LIVORNO – La sede livornese del movimento politico Dimensione Bandecchi è stata colpita da un atto vandalico prima ancora di poter inaugurare le proprie attività. Il locale, situato nella città natale di Stefano Bandecchi — attuale sindaco e presidente della Provincia di Terni — era stato preso in affitto per aprire una sezione locale del partito e svolgere attività politica, ma è stato imbrattato con vernice spray fucsia.
Le scritte, apparse sulla vetrata d’ingresso e sul muro accanto al locale, riportano messaggi espliciti come “Bandecchi omo di m., Livorno non ti vuole”. Lo stesso sindaco ha riferito l’accaduto e diffuso le foto dell’imbrattamento.

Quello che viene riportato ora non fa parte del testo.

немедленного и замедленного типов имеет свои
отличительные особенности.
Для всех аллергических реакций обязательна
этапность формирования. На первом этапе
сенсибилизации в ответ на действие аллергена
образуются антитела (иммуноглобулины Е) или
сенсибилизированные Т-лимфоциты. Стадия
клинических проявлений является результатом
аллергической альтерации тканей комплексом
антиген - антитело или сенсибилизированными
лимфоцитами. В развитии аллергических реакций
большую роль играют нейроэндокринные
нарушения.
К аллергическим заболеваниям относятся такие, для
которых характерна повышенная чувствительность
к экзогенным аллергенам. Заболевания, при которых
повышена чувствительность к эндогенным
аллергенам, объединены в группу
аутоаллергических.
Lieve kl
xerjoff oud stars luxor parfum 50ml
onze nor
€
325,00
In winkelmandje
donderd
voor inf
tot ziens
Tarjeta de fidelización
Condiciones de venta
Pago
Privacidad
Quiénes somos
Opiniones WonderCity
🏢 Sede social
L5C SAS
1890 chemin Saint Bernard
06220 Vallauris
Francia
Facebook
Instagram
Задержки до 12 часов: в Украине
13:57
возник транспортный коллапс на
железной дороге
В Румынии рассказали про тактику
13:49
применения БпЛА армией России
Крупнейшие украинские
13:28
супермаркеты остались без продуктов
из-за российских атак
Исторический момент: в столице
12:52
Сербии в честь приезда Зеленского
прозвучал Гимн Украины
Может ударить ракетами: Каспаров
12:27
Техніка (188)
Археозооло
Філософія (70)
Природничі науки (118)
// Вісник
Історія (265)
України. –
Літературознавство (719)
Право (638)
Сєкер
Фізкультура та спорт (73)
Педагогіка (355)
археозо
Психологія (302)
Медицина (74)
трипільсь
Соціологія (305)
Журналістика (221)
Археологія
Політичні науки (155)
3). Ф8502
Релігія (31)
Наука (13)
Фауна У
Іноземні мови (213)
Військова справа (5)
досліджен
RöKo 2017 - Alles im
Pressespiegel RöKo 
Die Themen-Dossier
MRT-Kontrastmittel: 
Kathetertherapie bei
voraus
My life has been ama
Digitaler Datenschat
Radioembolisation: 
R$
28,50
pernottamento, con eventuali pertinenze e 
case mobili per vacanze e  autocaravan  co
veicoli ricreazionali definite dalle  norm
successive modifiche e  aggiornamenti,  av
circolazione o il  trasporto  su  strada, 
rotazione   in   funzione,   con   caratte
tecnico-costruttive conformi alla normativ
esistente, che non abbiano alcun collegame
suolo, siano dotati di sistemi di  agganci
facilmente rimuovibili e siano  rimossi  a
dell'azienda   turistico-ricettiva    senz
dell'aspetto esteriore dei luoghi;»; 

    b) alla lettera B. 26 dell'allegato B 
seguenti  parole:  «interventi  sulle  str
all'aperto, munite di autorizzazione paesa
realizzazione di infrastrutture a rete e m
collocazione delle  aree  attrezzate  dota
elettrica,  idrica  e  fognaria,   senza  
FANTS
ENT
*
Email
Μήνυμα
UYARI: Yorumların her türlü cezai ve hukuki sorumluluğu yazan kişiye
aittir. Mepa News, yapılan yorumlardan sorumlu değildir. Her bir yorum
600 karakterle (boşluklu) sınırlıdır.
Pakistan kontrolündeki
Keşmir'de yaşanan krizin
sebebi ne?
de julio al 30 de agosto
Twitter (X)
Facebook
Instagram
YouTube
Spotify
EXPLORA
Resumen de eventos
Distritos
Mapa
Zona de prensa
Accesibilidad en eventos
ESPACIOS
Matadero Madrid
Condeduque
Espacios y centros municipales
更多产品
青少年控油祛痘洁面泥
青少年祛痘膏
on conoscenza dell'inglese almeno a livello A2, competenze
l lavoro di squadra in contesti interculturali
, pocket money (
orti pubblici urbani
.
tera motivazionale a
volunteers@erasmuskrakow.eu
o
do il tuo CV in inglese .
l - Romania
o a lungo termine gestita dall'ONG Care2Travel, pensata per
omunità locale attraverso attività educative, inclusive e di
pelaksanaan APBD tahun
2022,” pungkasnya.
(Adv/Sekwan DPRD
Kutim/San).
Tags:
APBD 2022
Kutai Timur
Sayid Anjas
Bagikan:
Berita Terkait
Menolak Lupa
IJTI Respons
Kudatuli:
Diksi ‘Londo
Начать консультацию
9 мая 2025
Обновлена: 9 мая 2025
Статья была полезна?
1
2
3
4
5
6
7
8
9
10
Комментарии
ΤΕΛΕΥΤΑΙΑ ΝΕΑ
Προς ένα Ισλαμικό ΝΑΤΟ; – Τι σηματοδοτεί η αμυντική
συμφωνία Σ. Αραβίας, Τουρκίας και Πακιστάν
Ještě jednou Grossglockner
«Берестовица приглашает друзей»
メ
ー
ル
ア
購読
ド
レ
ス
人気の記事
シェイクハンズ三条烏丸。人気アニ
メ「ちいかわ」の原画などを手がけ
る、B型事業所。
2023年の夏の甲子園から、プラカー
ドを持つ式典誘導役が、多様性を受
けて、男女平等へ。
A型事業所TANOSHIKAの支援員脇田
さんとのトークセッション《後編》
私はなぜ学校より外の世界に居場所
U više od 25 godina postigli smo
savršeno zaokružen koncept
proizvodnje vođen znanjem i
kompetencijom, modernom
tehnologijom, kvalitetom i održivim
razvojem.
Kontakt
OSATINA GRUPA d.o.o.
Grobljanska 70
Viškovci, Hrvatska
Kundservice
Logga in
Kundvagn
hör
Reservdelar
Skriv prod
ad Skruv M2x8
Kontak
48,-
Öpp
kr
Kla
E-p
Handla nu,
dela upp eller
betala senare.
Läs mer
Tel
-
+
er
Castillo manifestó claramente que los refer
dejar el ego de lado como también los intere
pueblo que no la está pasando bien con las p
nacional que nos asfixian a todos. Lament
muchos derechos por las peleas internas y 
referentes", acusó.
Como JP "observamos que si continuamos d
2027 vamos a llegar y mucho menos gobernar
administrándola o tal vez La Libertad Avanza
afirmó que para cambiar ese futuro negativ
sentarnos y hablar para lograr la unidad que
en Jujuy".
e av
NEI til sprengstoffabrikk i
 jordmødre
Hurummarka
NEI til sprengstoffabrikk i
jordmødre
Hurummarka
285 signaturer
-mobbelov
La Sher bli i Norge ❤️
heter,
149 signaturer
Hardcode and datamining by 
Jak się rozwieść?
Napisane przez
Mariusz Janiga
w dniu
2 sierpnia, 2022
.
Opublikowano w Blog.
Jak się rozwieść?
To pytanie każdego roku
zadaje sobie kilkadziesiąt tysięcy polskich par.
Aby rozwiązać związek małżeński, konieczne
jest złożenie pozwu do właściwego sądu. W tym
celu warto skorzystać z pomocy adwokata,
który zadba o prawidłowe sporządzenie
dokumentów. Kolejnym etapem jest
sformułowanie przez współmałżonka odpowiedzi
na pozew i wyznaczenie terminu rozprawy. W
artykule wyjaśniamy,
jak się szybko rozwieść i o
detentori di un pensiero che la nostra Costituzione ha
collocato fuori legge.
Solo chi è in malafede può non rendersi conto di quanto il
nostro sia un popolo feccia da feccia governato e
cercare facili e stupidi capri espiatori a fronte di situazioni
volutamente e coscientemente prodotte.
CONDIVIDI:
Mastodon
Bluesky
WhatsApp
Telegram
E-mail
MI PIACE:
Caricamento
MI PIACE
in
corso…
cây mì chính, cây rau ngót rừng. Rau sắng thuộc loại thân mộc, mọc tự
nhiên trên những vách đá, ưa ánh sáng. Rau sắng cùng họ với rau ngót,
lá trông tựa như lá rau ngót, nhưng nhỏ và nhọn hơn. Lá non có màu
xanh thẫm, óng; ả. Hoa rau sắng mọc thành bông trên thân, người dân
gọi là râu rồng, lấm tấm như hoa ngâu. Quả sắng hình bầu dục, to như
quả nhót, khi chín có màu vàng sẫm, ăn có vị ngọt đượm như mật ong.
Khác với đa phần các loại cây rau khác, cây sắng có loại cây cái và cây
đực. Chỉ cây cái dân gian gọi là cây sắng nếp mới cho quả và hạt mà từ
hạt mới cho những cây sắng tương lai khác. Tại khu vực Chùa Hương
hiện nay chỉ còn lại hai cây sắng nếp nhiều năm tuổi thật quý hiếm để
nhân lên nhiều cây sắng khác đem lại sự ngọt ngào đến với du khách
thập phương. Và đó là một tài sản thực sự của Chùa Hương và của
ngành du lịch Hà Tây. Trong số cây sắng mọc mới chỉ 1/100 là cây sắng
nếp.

Il primo cittadino di Terni ha commentato l’episodio con durezza, definendolo un esempio di intolleranza.
“Qualcuno si spaccia per democratico e questo è il fascismo dei democratici. Evidentemente ci sono persone molto attente a ciò che facciamo, tanto da individuare subito la sede di un partito che ancora non è operativa, imbrattandola”.
Bandecchi ha sottolineato la velocità con cui gli autori dell’atto hanno individuato il locale, segno di un monitoraggio costante sulle mosse del suo movimento nel territorio livornese. Nonostante l’attacco e le ingiurie, la volontà di avviare il presidio politico in città non sembra subire battute d’arresto.